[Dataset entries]
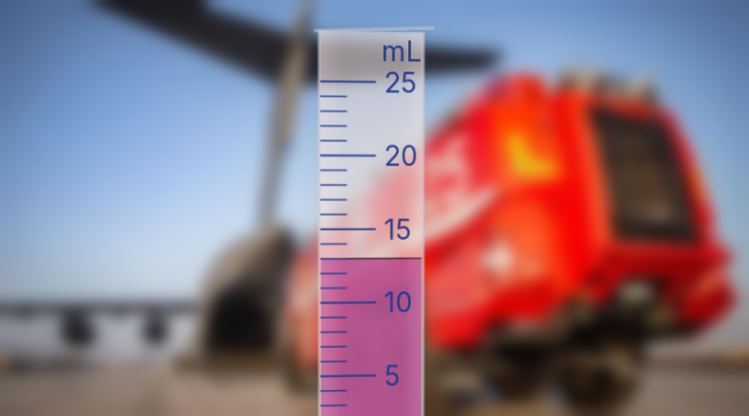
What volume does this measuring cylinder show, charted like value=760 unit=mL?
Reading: value=13 unit=mL
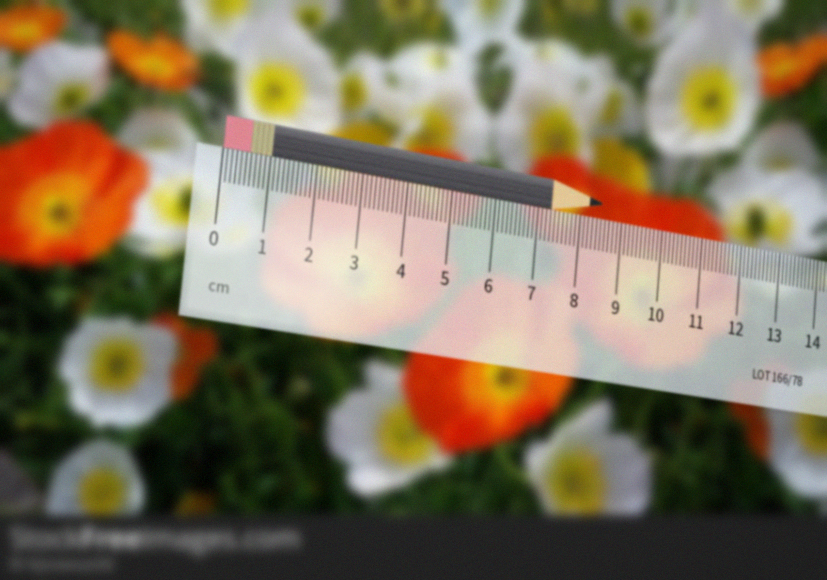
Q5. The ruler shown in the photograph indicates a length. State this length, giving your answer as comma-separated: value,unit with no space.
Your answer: 8.5,cm
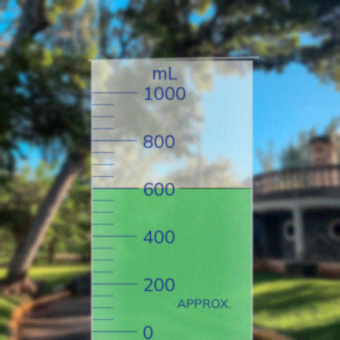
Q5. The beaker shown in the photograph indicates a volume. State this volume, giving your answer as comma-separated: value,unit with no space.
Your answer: 600,mL
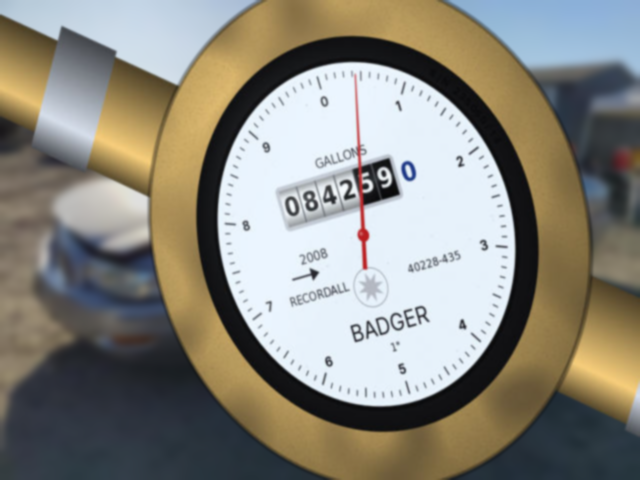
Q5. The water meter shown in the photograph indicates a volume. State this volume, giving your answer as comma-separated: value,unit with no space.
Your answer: 842590.4,gal
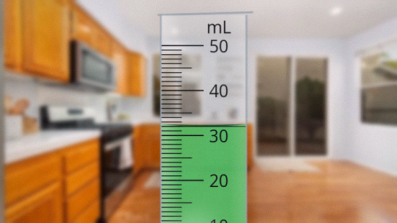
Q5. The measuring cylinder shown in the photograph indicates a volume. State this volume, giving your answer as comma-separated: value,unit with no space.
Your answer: 32,mL
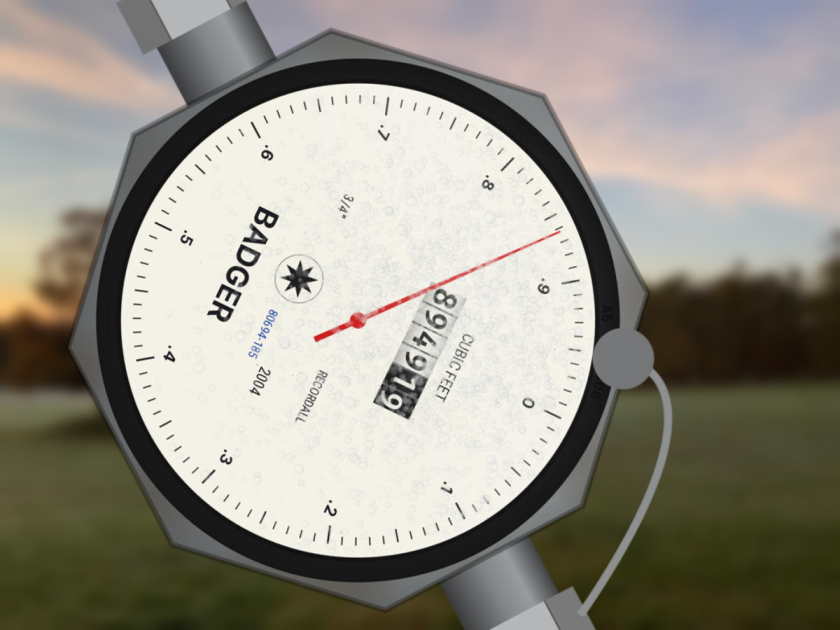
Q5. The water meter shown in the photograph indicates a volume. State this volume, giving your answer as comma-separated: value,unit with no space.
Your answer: 894918.86,ft³
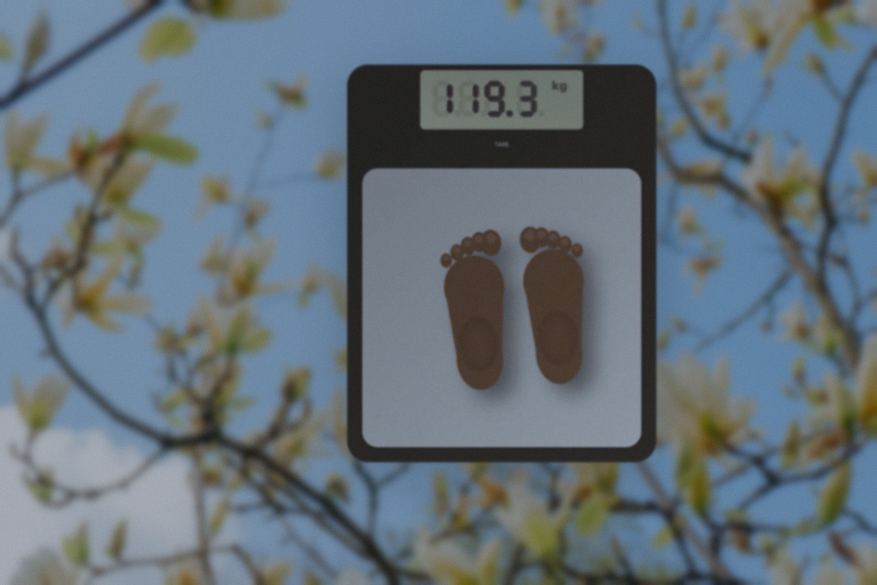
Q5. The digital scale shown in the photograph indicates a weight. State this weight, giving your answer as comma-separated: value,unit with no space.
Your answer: 119.3,kg
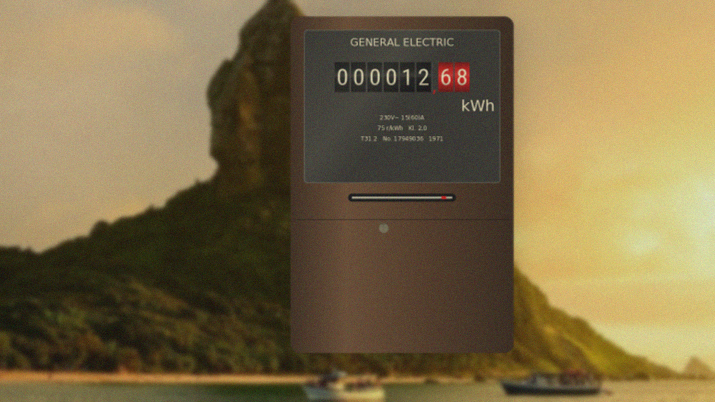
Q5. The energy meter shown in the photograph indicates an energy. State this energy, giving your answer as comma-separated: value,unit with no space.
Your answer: 12.68,kWh
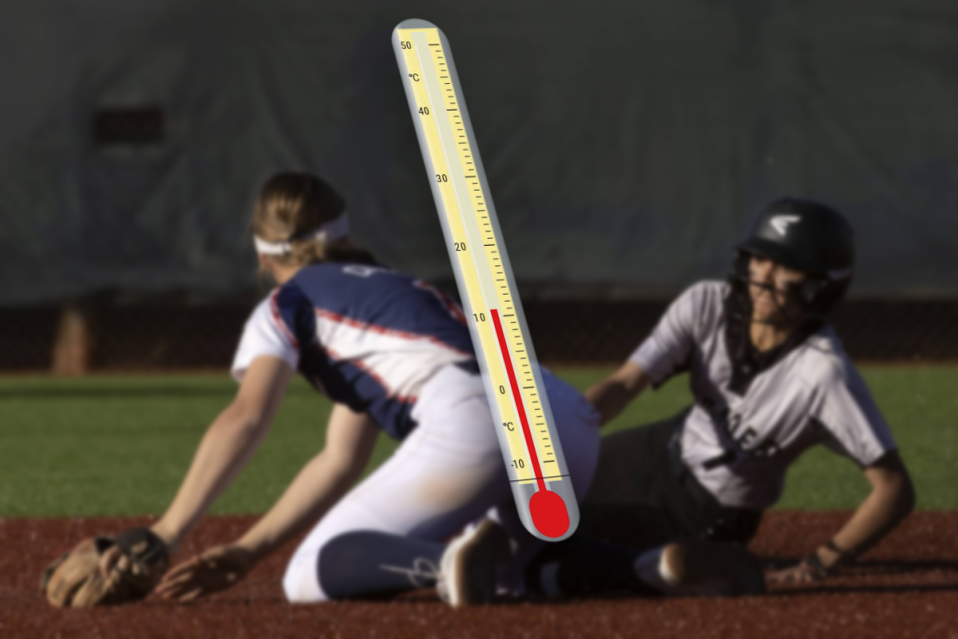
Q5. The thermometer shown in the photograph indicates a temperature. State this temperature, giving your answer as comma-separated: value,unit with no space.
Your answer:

### What is being asked:
Present the lines from the one containing "Q5. The ruler" through the one containing "Your answer: 12.68,kWh" as a numbered list, skipping blank lines and leaving the pictures out.

### Answer box:
1. Q5. The ruler shown in the photograph indicates a length. State this length, giving your answer as comma-separated: value,unit with no space.
2. Your answer: 8.5,cm
3. Q5. The beaker shown in the photograph indicates a volume. State this volume, giving your answer as comma-separated: value,unit with no space.
4. Your answer: 600,mL
5. Q5. The water meter shown in the photograph indicates a volume. State this volume, giving your answer as comma-separated: value,unit with no space.
6. Your answer: 842590.4,gal
7. Q5. The measuring cylinder shown in the photograph indicates a volume. State this volume, giving your answer as comma-separated: value,unit with no space.
8. Your answer: 32,mL
9. Q5. The water meter shown in the photograph indicates a volume. State this volume, giving your answer as comma-separated: value,unit with no space.
10. Your answer: 894918.86,ft³
11. Q5. The digital scale shown in the photograph indicates a weight. State this weight, giving your answer as comma-separated: value,unit with no space.
12. Your answer: 119.3,kg
13. Q5. The energy meter shown in the photograph indicates an energy. State this energy, giving your answer as comma-separated: value,unit with no space.
14. Your answer: 12.68,kWh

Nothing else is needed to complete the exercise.